Working with MSN Search (now Bing), I reimplemented a variant of the sketching part of the Alta Vista solution to run efficiently and compactly at crawl time, and added a small library to run at result generation time to deduplicate only those pages which answered the query, causing deduplication to no longer suppress valid result pages due to irrelevant near-duplicate pages. Bing has used this code in production since then.
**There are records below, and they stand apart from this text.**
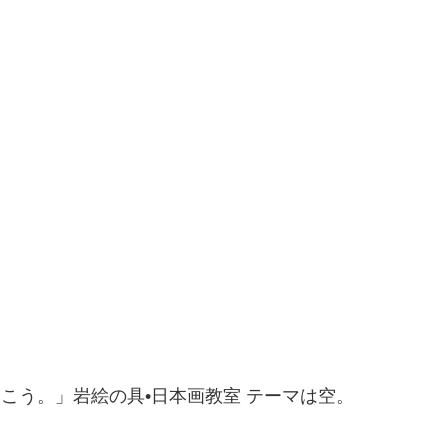
こう。」岩絵の具•日本画教室 テーマは空。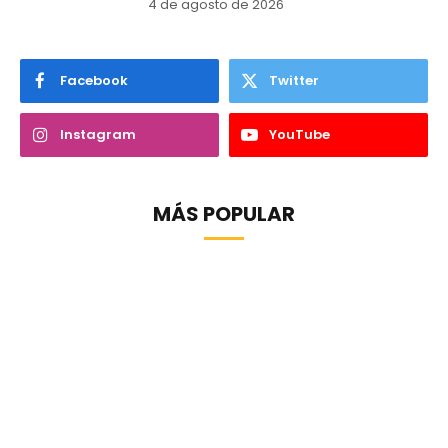
4 de agosto de 2026
Facebook
Twitter
Instagram
YouTube
MÁS POPULAR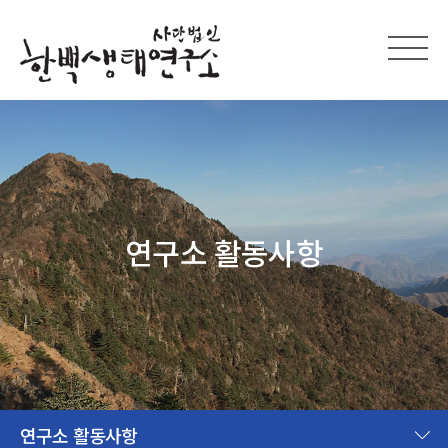
연구소 활동사항
연구소 활동사항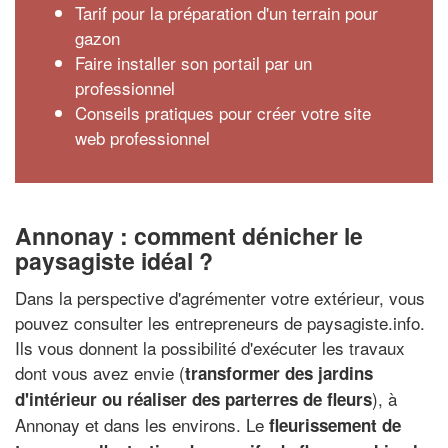
Tarif pour la préparation d'un terrain pour
gazon
Faire installer son portail par un
professionnel
Conseils pratiques pour créer votre site
web professionnel
Annonay : comment dénicher le
paysagiste idéal ?
Dans la perspective d'agrémenter votre extérieur, vous
pouvez consulter les entrepreneurs de paysagiste.info.
Ils vous donnent la possibilité d'exécuter les travaux
dont vous avez envie (
transformer des jardins
), à
d'intérieur ou réaliser des parterres de fleurs
Annonay et dans les environs. Le
fleurissement de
This led to work with Windows in network and disk use reduction for cluster file storage, using similarity techniques to seed a compression engine with the handful of files most likely to be of use in a compression dictionary. This has been part of Windows Server (and more recently client releases) since Server 2003 R2. Recently I worked once again with the Server file system team on techniques to improve the performance of feature selection.
Work with the file system reinforced my interest in improving similarity detection to prefer larger matching file segments over smaller ones, and so I began working to find efficient techniques for weight-proportional sampling from weighted distributions nonetheless preserving the consistency properties allowing for an unbiased estimator of, in this case, to weighted Jaccard. We (Manasse, McSherry, and Talwar) developed a randomized technique to draw a single sample efficiently, running in a fast expected constant time.
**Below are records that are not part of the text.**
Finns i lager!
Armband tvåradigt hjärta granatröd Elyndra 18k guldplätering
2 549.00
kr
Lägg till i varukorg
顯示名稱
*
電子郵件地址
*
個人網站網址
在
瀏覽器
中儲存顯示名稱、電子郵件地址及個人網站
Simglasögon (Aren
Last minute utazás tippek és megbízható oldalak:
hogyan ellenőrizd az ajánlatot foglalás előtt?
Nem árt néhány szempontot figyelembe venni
Recently, inspired by Ping Li's work on eliminating the running time dependence on the number of samples to be drawn, which turns out to be almost exactly a reinvention of a technique due to Flajolet and Martin from the mid-80s, we (in this case, Haeupler, Manasse, and Talwar) looked to find a weighted analog. Attempts to generalize this to an unbiased estimator of weighted Jaccard fell afoul of the difficulty of estimating a ratio using estimates of the denominator. Nonetheless, experiments suggested that we could come close when distributions A and B had roughly equal one-norm. The principal tecnique was to scale both distributions by, say, a common power of two to put both norms in the range 2000-8000. Randomized rounding then leads to norm-preserving (in expectation) replacement of real-valued weights by integers, with roughly 8000 non-zero entries. This yields a running time (using one of Ping's scheme for rapid production of a set of samples for unweighted Jaccard estimation and Broder et al's technique for converting integer weights into replicated entries) of O(N+8000) for inputs of length N with norm 8000. We found that, due to bad estimation of the denominator, this yields a biased estimator, with bias expected to be at most one part in 2000 (the lower bound on norm), considerably smaller than the expected Chernov-bound error of estimation using K samples of one part in root K; in typical usage this error is about one part in sixteen or so.
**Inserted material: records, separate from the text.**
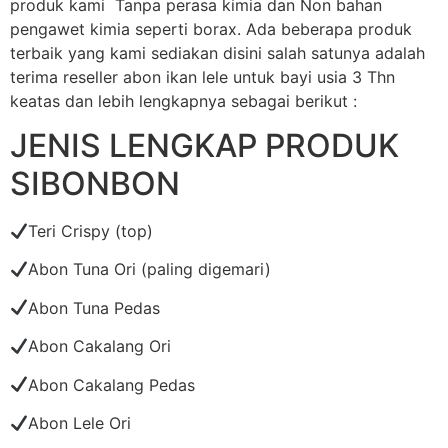
produk kami Tanpa perasa kimia dan Non bahan
pengawet kimia seperti borax. Ada beberapa produk
terbaik yang kami sediakan disini salah satunya adalah
terima reseller abon ikan lele untuk bayi usia 3 Thn
keatas dan lebih lengkapnya sebagai berikut :
JENIS LENGKAP PRODUK
SIBONBON
Teri Crispy (top)
Abon Tuna Ori (paling digemari)
Abon Tuna Pedas
Abon Cakalang Ori
Abon Cakalang Pedas
Abon Lele Ori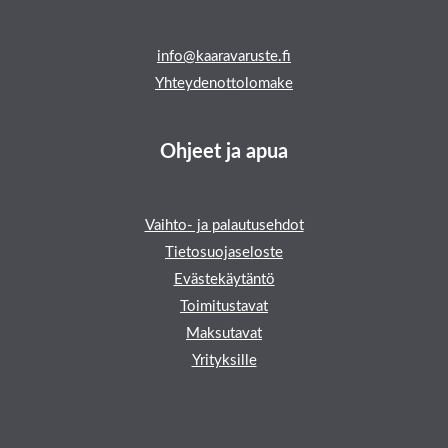
info@kaaravaruste.fi
Yhteydenottolomake
Ohjeet ja apua
Vaihto- ja palautusehdot
Tietosuojaseloste
Evästekäytäntö
Toimitustavat
Maksutavat
Yrityksille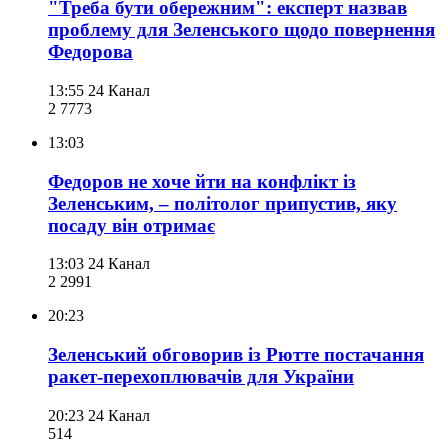
"Треба бути обережним": експерт назвав
проблему для Зеленського щодо повернення
Федорова
13:55
24 Канал
2 777
3
13:03
Федоров не хоче йти на конфлікт із
Зеленським, – політолог припустив, яку
посаду він отримає
13:03
24 Канал
2 299
1
20:23
Зеленський обговорив із Рютте постачання
ракет-перехоплювачів для України
20:23
24 Канал
514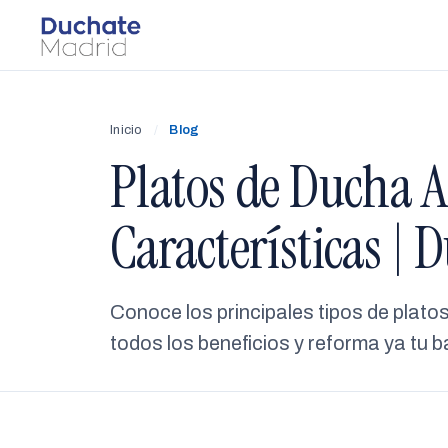
Inicio
/
Blog
Platos de Ducha A
Características | 
Conoce los principales tipos de plat
todos los beneficios y reforma ya tu 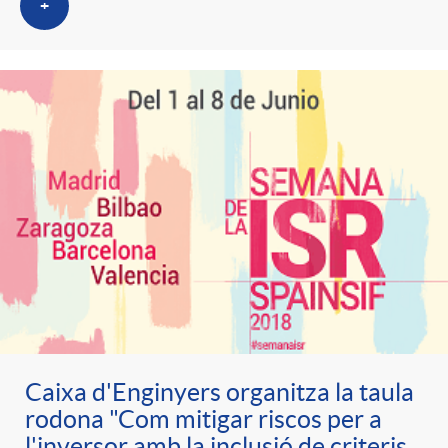
+
Caixa d'Enginyers organitza la taula
rodona "Com mitigar riscos per a
l'inversor amb la inclusió de criteris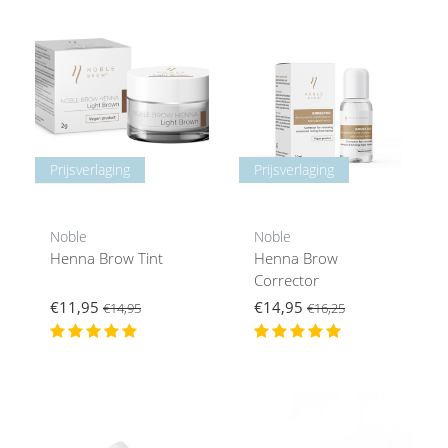
Prijsverlaging
Prijsverlaging
Noble
Noble
Henna Brow Tint
Henna Brow
Corrector
€11,95
€14,95
€14,95
€16,25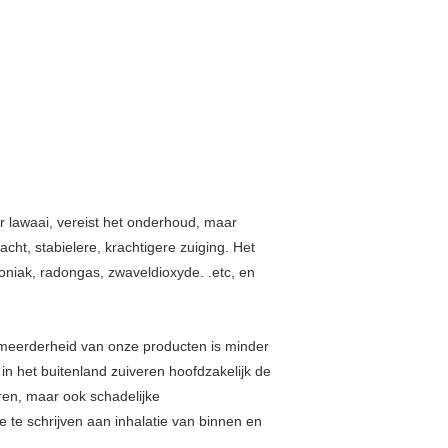
r lawaai, vereist het onderhoud, maar
cht, stabielere, krachtigere zuiging. Het
moniak, radongas, zwaveldioxyde. .etc, en
e meerderheid van onze producten is minder
n het buitenland zuiveren hoofdzakelijk de
eren, maar ook schadelijke
 te schrijven aan inhalatie van binnen en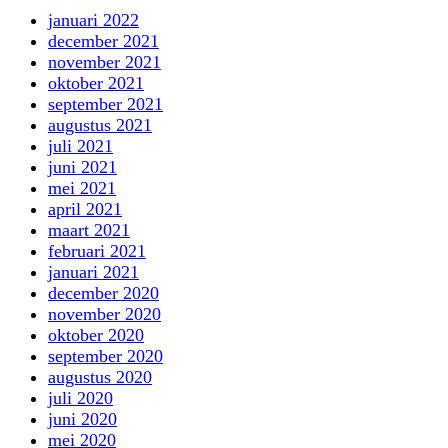
januari 2022
december 2021
november 2021
oktober 2021
september 2021
augustus 2021
juli 2021
juni 2021
mei 2021
april 2021
maart 2021
februari 2021
januari 2021
december 2020
november 2020
oktober 2020
september 2020
augustus 2020
juli 2020
juni 2020
mei 2020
Generalizing a lemma of Theobald et al, we find that norms differing by more than a factor of two guarantee a Jaccard ratio below one half; two weights within a factor of two are guaranteed to have a common scale factor for putting the norm into the range 2000-4000 or 4000-8000. The matching scale factor may correspond to mismatched but adjacent ranges, so for each input weighting we produce scale 2^s putting the norm in the range 2000-4000 and scale 2^(s+1) putting the norm in the range 4000-8000. The randomized rounding and choice of samples is keyed by s or s+1, respectively, so that like weights get like randomness to assign sketch elements.
The specific value of 2000 depends on the number of samples to draw; this choice guarantees that each of 200 bins contains 10 candidates on average, which means that a bin is empty with probability approximately e^-10, so it is likely that no bin is empty, and extremely rare for more than one bin to be empty. Thus in each sketch, we can in 8 bits record the identity of the single empty bin, if one exists, that none exists, or that more than or that more than one exists.